You can grow fresh, nutritious, organic vegetables right in your kitchen any time of year! Nutritious sprouts can be grown from seeds in 3-6 days. Germination releases a variety of nutrients, enzymes and proteins that makes sprouts easier to digest than dry seeds. Sprouting increases the amount and bio-availability of proteins, vitamins and minerals. Sprouts are high in protein, low in fat, high in fiber and loaded with vitamins.
Sprouts are more concentrated in food value than fully grown vegetables, but most people add them to foods rather than eating them alone. You can use fresh sprouts to finish a salad, or put them in a sandwich. Sandwich fillings can be made by grinding sprouts to a paste. Sprouts also make healthy, flavorful additions to stir fry dishes, soups and casseroles. Some more popular uses are as additions to dips or fresh juices. Sprouts can be added to pancake batter or scrambled eggs, too.

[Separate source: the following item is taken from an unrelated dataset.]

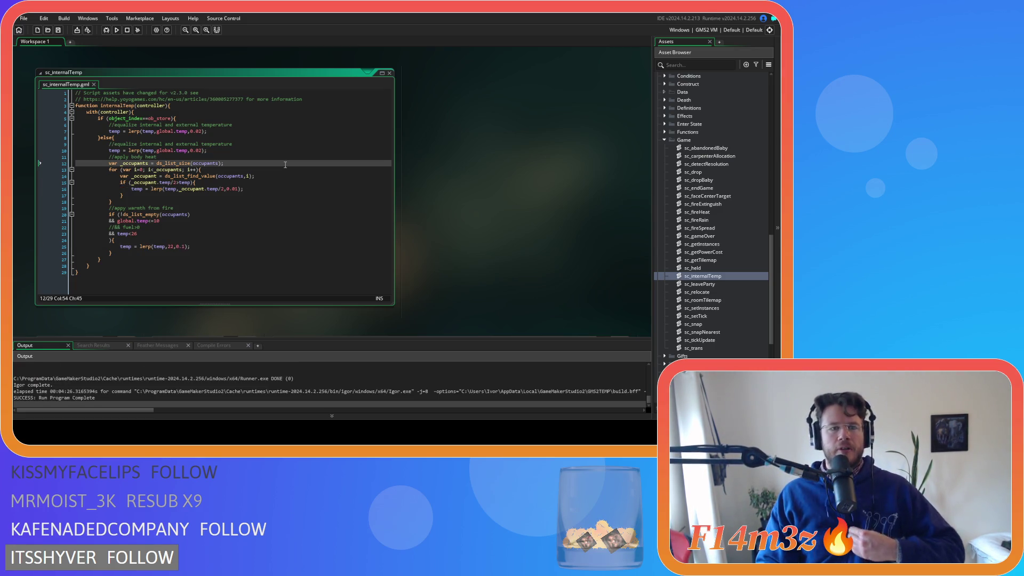
pyautogui.click(168, 228)
pyautogui.press('ctrl+shift+k')
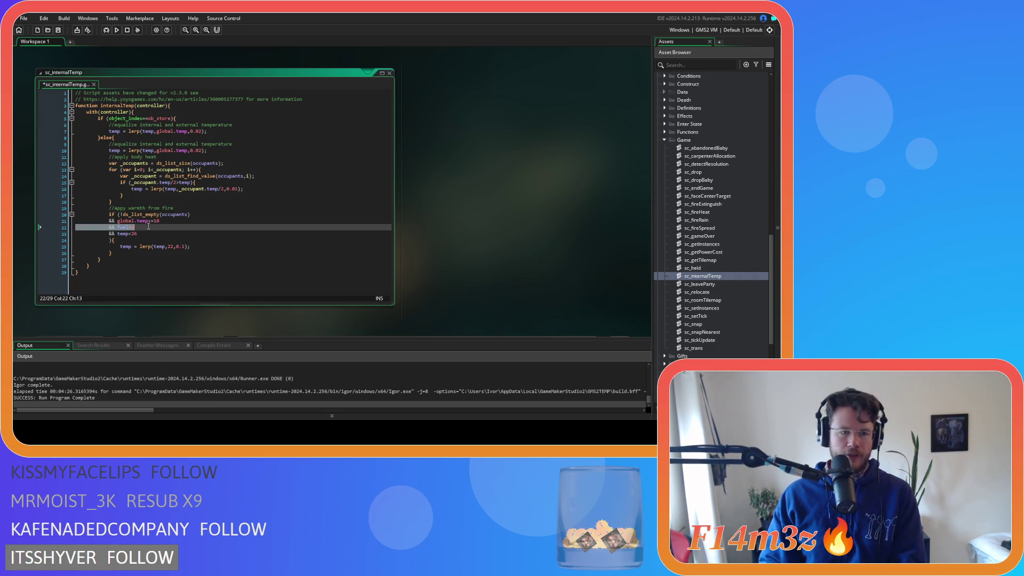
pyautogui.press('ctrl+s')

To sprout seeds at home, purchase organically grown seeds labeled for sprouting. This will be the cleanest, safest seeds you can use. Start with small amounts of seed. Try a tablespoon or two, or up to ½ cup if you are sprouting larger seeds, such as mung beans or peas. Room temperature (65 to 75 degrees) is perfect for sprouting. The rinse water should be about the same temperature. Place the seeds in a wide mouth quart glass jar and then wash (rinse) them thoroughly with clean water. A special sprouting jar lid will work well to drain the seeds, or cheesecloth fastened with a rubber band can be used. Fill the jar with 2 cups of water and soak the rinsed seeds for 8 hours, or overnight. In the morning, drain the seeds and rinse them again, twice. Place the jar upside down, at an angle inside a clean bowl to finish draining for a few minutes. Place the jar right side up again and place it out of direct sunlight, but not in total darkness (some seeds need light to germinate). Rinse the seeds at least twice a day for the sweetest, freshest taste.
When to harvest varies with the kind of sprout grown. Most are ready in 3 to 4 days, but some take longer (mung beans take about 6 days). Experiment with tasting the sprouts to see what size you prefer. Usually they taste sweetest when tails emerge. After harvest, store sprouts in covered containers in the refrigerator. Fresh sprouts will last about a week in the refrigerator.
You may have heard of problems with commercially grown sprouts that made people sick. As long as you use clean jars and lids and rinse the sprouts at least twice a day there is little chance of a problem. Remember to wash your hands after handling raw meat, and before touching fresh sprouts or any raw, uncooked food, as you prepare a meal.
Some favorite sprouting seeds are: alfalfa, which is a cancer preventative loaded with vitamins A, B, C, D, E, F and K; mung beans, loaded with protein, fiber and vitamins A, B, C, and E, plus trace elements; peas, with vitamins A, B, C and E, and trace elements. Broccoli, cabbage, mustard, arugula and radishes are all excellent and nutritious. Several blends of sprouting seeds are now available. They are packed with vitamins, minerals, proteins and fiber.